**Directions for this task:** The line count for "cytoplasmic" is all that is needed: say how many lines in the listing below contain it.

**Recorded information:**
Content starts

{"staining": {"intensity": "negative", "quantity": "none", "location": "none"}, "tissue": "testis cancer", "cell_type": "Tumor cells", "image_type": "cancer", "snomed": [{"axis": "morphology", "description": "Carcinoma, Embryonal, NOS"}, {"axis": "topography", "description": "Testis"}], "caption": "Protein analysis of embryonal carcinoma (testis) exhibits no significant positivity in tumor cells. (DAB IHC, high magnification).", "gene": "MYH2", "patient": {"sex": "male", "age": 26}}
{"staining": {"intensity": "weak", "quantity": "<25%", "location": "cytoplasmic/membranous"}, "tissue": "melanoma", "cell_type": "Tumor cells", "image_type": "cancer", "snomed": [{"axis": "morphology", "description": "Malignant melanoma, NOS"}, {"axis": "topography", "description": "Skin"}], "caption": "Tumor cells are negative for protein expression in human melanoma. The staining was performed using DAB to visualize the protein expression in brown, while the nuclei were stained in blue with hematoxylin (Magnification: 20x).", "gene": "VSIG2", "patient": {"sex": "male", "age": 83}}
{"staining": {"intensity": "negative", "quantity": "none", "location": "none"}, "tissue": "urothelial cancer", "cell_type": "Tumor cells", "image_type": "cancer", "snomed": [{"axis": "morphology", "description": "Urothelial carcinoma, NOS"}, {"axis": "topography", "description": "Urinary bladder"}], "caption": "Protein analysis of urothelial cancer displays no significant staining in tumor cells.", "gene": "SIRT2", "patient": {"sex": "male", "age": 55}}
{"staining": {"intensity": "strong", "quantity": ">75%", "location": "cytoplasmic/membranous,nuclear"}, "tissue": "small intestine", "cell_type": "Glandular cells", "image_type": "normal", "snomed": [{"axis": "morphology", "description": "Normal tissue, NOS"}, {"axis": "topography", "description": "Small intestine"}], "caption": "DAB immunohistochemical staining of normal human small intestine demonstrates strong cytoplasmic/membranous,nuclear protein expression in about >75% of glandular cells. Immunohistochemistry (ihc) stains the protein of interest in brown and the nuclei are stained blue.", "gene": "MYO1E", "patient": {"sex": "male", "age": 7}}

Content ends

**Solution to the problem:** 2